Until yesterday, the two Vaclavs had been Eastern Europe's most successful double act. Mr Havel, spiritual leader of the "Velvet Revolution" still resides in Prague's Hradcany's palace as President. But Mr Klaus, who penned the revolutionaries' demands and delivered them to the Communist Party almost exactly eight years ago, is gone.
In 1989, hundreds of thousands of protesters rattled keys and roared in the streets as Mr Klaus was presenting his eviction notice. Late Saturday night, when his party was discussing Mr Klaus's future, his army of support had dwindled to about 500, and they did their idol no good by pouring a Coca Cola over the head of one of his rivals.
Mr Klaus was forced to emerge from the smoke-filled room where his crucifixion was taking place to quell his fans. "Thank you for your kind words. I appreciate it but it is starting to become counter-productive, with the shouting," he told them.
Shortly after midnight came the humiliating press conference, broadcast live on television. "I do not think it would be productive for this government to go on, and naturally it is out of the question for me to seek any kind of important position in the government to come," he announced.
The outgoing prime minister salvaged his position as head of the Civic Democratic Party, his own creation. But even that is in jeopardy, as a hurriedly convened party congress two weeks from now is unlikely to rubber- stamp that role.
Ostensibly, the former economics professor is quitting because he is seen to have been economical with the truth. Mr Klaus is caught up in the middle of a scandal over donations.
The affair goes back to November 1995, when a cheque for 7.5 million crowns (pounds 130,000) was deposited in his party's coffers.
The mysterious donation was originally attributed to a Hungarian who, it turned out, had been dead for 12 years, and to a man from Mauritius who had never heard of Mr Klaus's party.
Only recently was the true source revealed. The benefactor turns out to have been Milan Srejber, a Czech tennis player turned businessman and proud owner of the country's third-largest steelworks, which was bought from Mr Klaus's government at a very advantageous price. Now there's a coincidence.

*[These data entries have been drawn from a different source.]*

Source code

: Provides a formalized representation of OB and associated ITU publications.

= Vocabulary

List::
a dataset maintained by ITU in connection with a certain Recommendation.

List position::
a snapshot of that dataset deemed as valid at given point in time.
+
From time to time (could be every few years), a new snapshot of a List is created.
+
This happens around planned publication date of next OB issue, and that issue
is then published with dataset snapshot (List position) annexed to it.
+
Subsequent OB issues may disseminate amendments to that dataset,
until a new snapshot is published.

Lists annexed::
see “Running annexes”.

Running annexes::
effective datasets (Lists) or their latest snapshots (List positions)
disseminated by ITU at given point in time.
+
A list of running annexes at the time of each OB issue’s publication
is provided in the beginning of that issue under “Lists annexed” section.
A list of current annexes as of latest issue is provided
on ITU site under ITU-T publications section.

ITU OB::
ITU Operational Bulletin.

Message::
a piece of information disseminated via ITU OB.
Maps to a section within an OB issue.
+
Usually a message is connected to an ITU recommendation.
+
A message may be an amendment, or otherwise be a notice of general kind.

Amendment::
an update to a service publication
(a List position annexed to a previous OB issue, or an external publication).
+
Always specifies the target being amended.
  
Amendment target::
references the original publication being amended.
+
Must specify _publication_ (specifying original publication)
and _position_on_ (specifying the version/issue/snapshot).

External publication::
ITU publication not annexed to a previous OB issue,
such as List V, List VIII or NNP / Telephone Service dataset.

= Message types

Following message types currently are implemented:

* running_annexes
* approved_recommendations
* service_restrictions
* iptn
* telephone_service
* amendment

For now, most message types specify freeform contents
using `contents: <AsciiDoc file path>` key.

Mr Klaus claims to have known nothing of the affair. But his party deputy, Josef Zieleniec, resigned in protest at the end of October as foreign minister, and claimed last week that Mr Klaus had known about the donation earlier than he let on.
There is, of course, probably not a single party in Eastern Europe untainted by sleaze. The new masters of the emerging democracies have in most places turned out to have as sticky fingers as their predecessors. Nor is Mr Klaus the only man standing accused in the Czech scandal. But the 56-year old monetarist professor who once lectured Margaret Thatcher on Thatcherism was expected to set a better example.
His worst failing, and true cause of his demise, has more to do with economics than morality. Mr Klaus's shock therapy brought spectacular success in the early years, but recently ran into trouble. A currency crisis earlier this year exposed weaknesses, persuading foreign fund managers that places like Warsaw and Budapest, where leaders had shunned Mr Klaus's monetarist dogma, were safer investment bets.